Dataset records
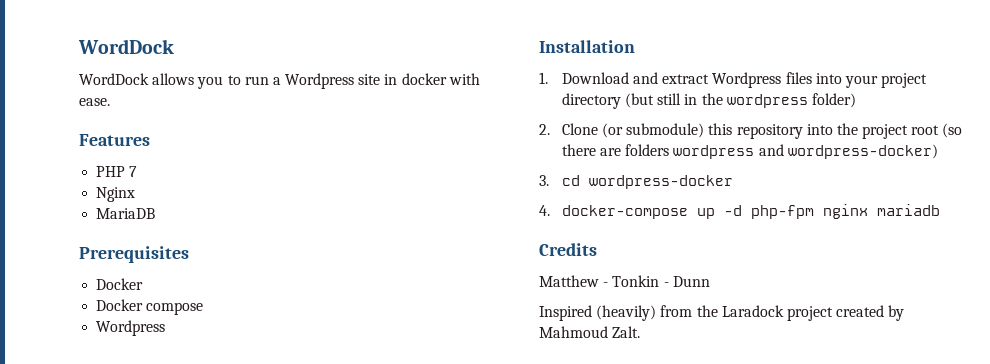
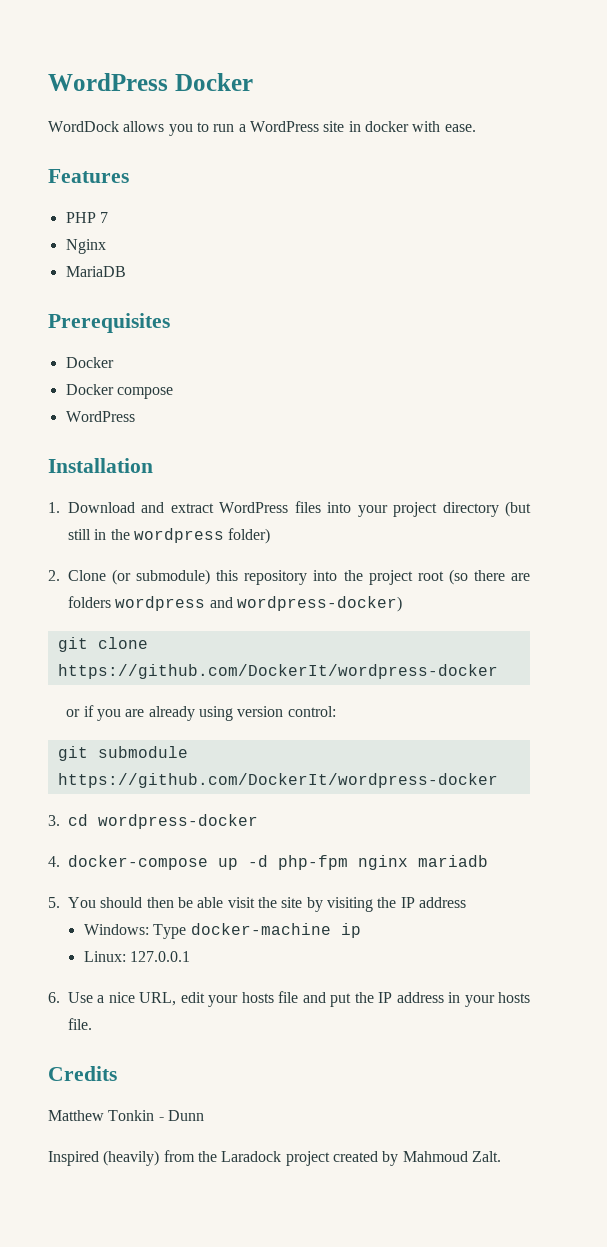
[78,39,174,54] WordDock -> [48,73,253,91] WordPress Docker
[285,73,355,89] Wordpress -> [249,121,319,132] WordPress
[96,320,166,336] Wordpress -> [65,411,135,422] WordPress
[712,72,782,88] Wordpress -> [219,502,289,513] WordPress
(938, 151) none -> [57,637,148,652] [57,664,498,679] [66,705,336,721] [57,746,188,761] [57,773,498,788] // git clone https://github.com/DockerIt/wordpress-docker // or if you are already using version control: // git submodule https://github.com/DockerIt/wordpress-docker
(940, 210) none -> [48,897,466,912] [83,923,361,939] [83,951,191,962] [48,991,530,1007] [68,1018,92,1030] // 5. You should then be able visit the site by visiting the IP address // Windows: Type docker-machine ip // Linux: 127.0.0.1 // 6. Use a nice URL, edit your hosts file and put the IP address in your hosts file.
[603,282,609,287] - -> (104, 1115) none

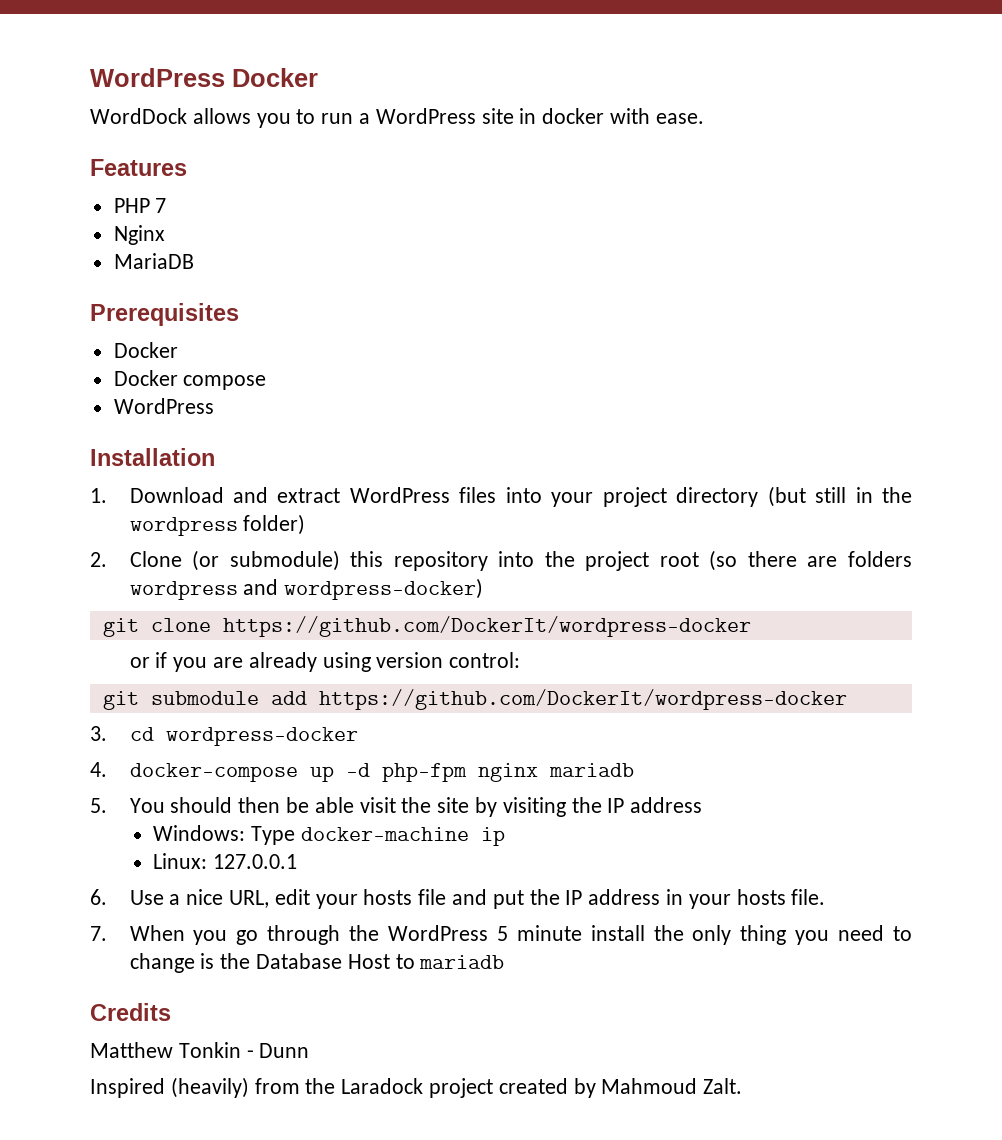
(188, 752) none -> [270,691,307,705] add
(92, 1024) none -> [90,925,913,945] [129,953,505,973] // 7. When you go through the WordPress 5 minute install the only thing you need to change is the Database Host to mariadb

==

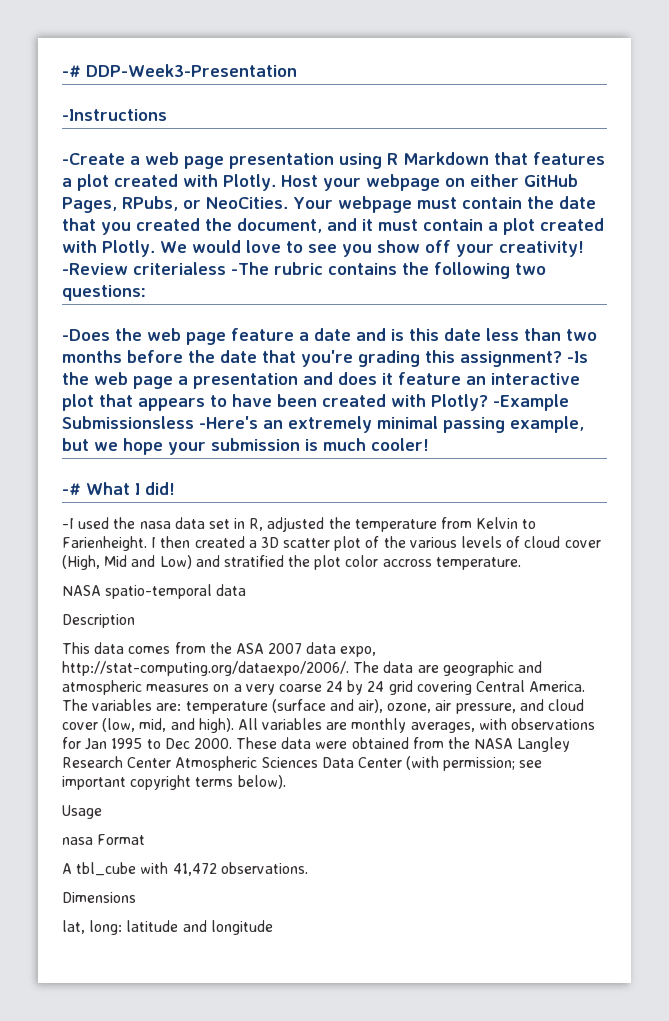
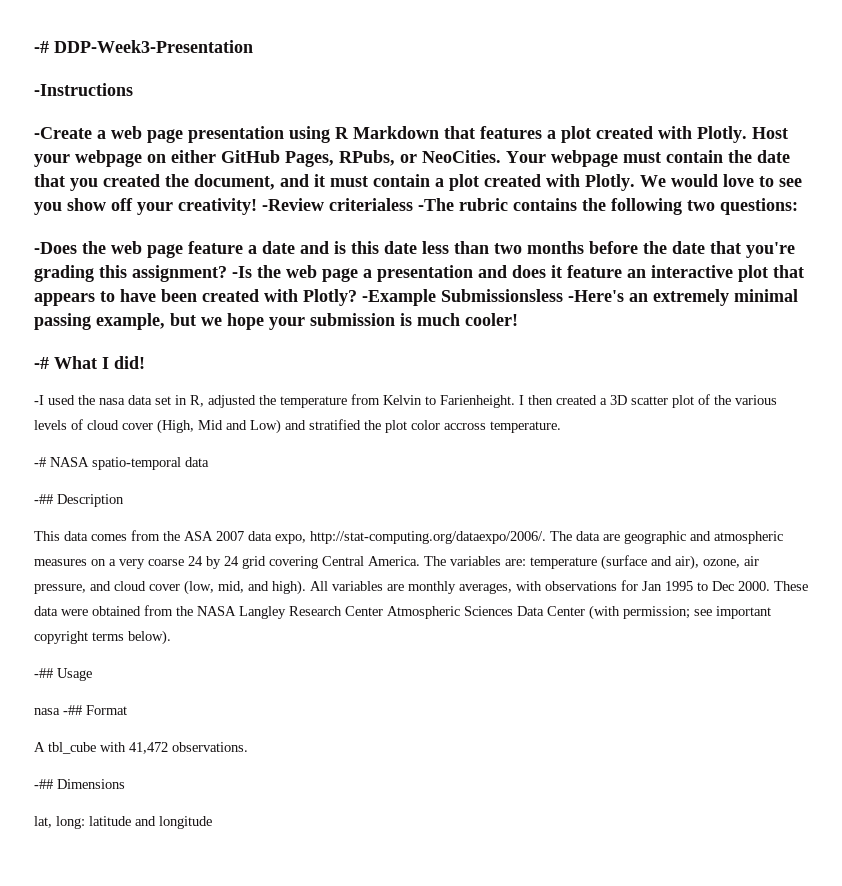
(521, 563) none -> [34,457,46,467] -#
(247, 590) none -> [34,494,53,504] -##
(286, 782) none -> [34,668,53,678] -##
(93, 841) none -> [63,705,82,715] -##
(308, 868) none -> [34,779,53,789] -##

**Problem to work on**. Nothing should appear in the answer except the lines above from the line with "(286, 782) none -> [34,668,53,678] -##" through the line with "(308, 868) none -> [34,779,53,789] -##", both included, written out exactly.

**Output**.
(286, 782) none -> [34,668,53,678] -##
(93, 841) none -> [63,705,82,715] -##
(308, 868) none -> [34,779,53,789] -##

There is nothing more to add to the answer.